TASK →
Collect every line of the records below that contains the word "Right".

EXCERPTED DATA →
========================================================================
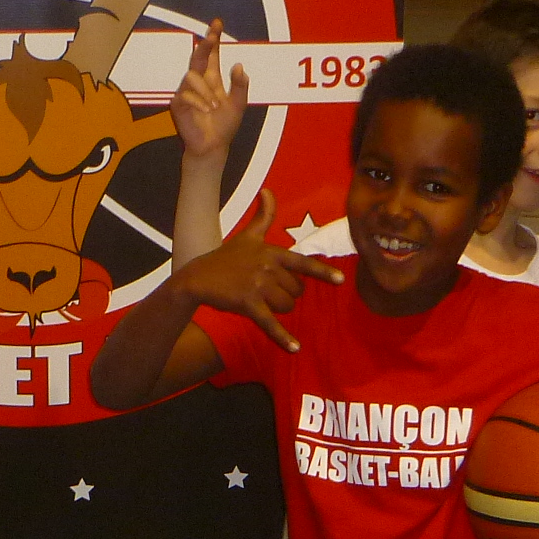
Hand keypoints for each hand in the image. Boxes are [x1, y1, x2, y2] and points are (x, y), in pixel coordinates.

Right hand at [170, 20, 249, 156]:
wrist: (213, 146)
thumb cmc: (224, 125)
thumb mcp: (239, 104)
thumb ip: (240, 86)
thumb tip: (239, 65)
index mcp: (213, 79)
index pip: (212, 54)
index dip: (213, 38)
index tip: (217, 23)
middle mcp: (198, 82)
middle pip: (198, 57)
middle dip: (204, 46)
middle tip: (210, 38)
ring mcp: (186, 92)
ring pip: (191, 77)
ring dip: (206, 90)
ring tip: (215, 105)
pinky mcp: (178, 104)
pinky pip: (185, 95)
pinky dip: (198, 101)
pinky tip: (206, 110)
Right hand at [170, 189, 343, 352]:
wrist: (198, 278)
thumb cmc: (226, 258)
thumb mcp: (247, 236)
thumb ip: (263, 215)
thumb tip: (268, 190)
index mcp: (271, 252)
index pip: (303, 262)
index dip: (323, 272)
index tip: (341, 280)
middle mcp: (268, 267)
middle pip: (296, 290)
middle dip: (288, 295)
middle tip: (268, 291)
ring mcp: (258, 285)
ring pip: (287, 305)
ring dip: (279, 309)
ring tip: (263, 303)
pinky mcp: (248, 303)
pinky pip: (270, 322)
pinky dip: (282, 337)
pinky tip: (295, 348)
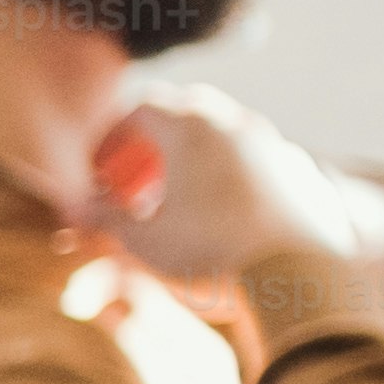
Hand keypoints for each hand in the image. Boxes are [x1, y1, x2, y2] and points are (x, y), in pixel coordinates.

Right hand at [98, 85, 383, 299]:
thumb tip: (83, 211)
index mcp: (190, 130)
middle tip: (140, 177)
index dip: (114, 135)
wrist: (297, 275)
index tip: (103, 167)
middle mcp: (235, 125)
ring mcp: (274, 145)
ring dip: (198, 157)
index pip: (142, 108)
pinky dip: (235, 175)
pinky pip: (259, 160)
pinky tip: (227, 216)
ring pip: (227, 134)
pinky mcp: (301, 171)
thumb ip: (108, 220)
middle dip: (157, 139)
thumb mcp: (144, 243)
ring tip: (183, 200)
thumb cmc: (212, 255)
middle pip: (187, 110)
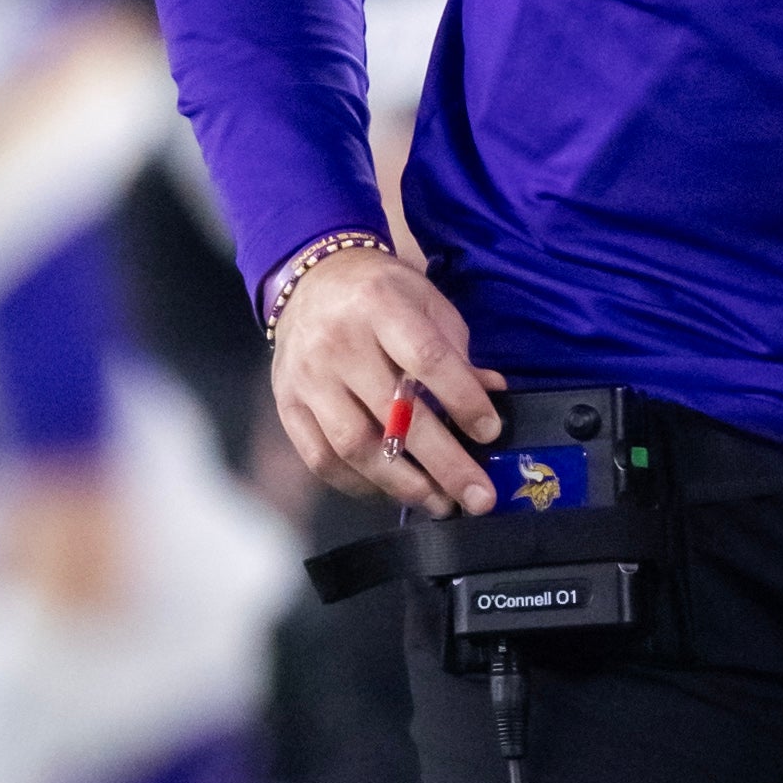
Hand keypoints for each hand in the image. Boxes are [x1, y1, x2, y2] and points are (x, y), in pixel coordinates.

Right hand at [270, 247, 508, 515]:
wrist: (312, 280)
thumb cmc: (381, 292)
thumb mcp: (427, 302)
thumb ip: (458, 350)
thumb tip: (494, 397)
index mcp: (381, 306)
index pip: (427, 360)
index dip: (462, 401)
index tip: (490, 433)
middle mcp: (339, 344)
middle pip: (393, 415)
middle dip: (443, 463)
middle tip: (477, 498)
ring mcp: (308, 379)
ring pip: (354, 446)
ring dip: (401, 484)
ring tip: (439, 502)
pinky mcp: (288, 406)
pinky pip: (321, 459)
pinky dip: (359, 484)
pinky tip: (392, 492)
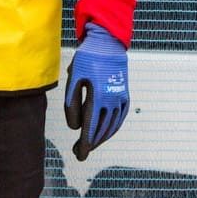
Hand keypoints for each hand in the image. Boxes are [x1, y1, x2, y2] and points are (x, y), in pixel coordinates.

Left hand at [63, 22, 129, 160]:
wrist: (107, 43)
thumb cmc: (87, 58)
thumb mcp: (74, 77)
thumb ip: (71, 103)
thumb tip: (75, 127)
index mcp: (99, 95)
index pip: (91, 127)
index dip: (85, 143)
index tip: (79, 154)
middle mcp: (113, 99)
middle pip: (102, 130)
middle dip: (91, 144)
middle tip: (79, 152)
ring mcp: (121, 97)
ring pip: (112, 126)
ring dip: (101, 138)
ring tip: (90, 145)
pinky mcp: (125, 94)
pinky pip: (120, 118)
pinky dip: (112, 128)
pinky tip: (105, 133)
========================================================================
RESULT OF THIS TASK →
Right hand at [170, 20, 249, 156]:
Right hand at [170, 189, 343, 352]:
Right hand at [98, 85, 383, 299]:
Right hand at [270, 247, 508, 515]:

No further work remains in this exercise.